I ignore the way the admission twists my stomach and shut off the water, reaching for a towel before climbing out.
The air is cold on my damp skin, and it reminds me of a morning I’d gone to visit Justin our junior year. He’d been up late studying the night before and was asleep when I got there after closing out the late shift at work. I took a shower and wrapped myself in a towel, realizing I’d forgotten my toothbrush. I opened the drawer, thinking I’d just use his. There was a purple toothbrush there, right beside his familiar blue one. I hadn’t thought much of it at the time, but much later I realized of course it was Ashley’s, the girl he’d been sleeping with for almost two years by then.

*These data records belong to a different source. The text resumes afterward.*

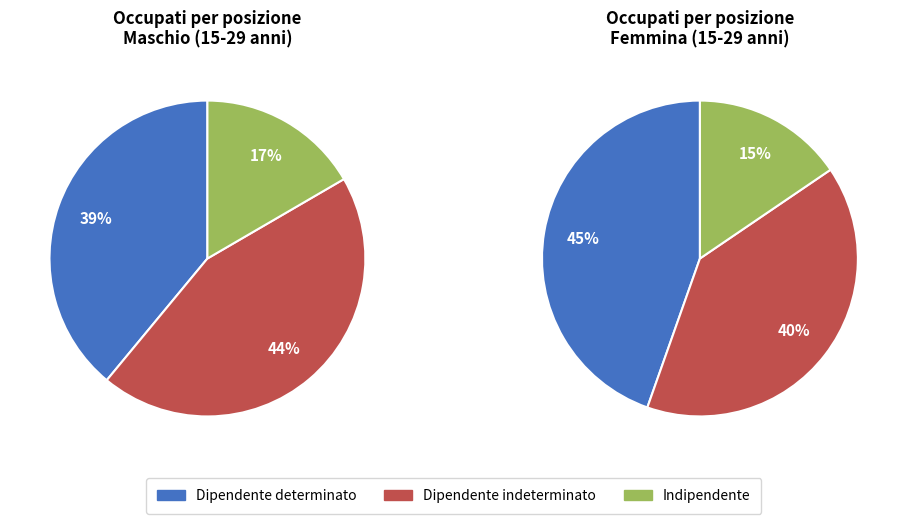

How many segments does this pie chart have?

3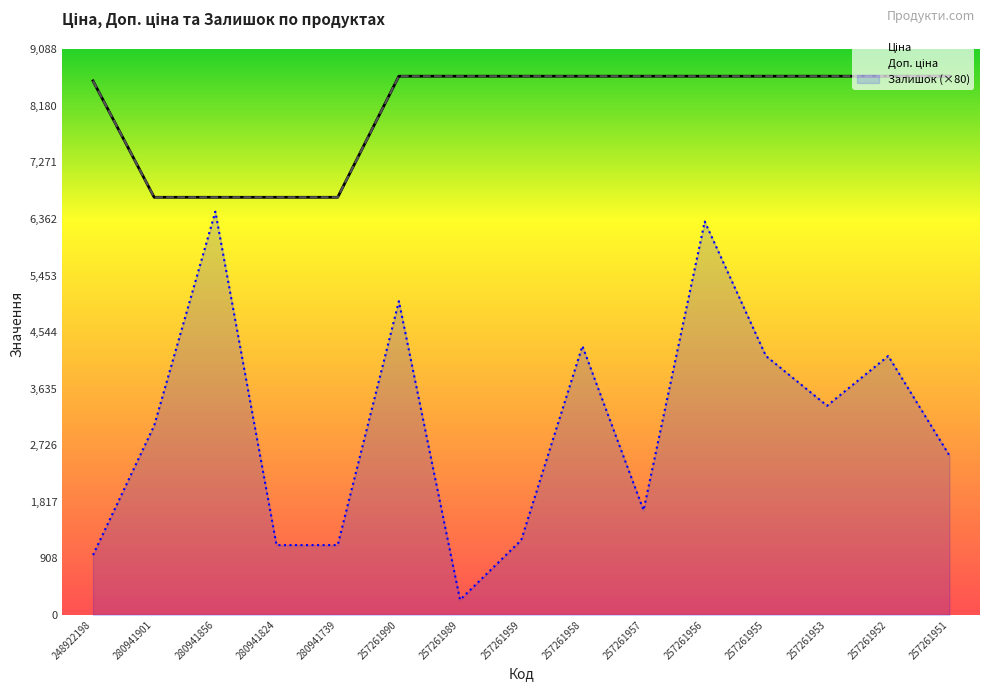

Which has a higher value, 257261951 or 257261958?

257261951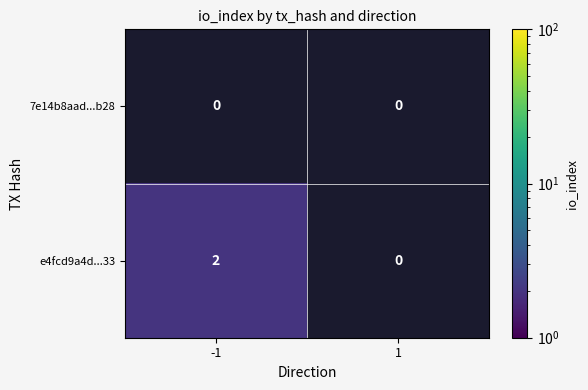

True or false: e4fcd9a4d...33 has a value of 3 at -1.

False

That memory circles around in my head as I stand at Luke’s bathroom counter, looking up at my reflection and telling myself for the thousandth time that not every guy is Justin. Luke is not Justin. Not every guy cheats.
It’s just so hard to break the instinct to keep my arms locked over my chest, guarding my heart.
There’s no way I’m looking for Luke’s toothbrush. Instead, I do my best to make some order of my hair and brush my teeth with my finger and a tube of toothpaste on the counter.
With a towel wrapped securely around my body, I open the door, intent on finding my clothes and getting home, maybe even trying to slip out before he wakes up.
But walking down the hall toward the bathroom door is his sister.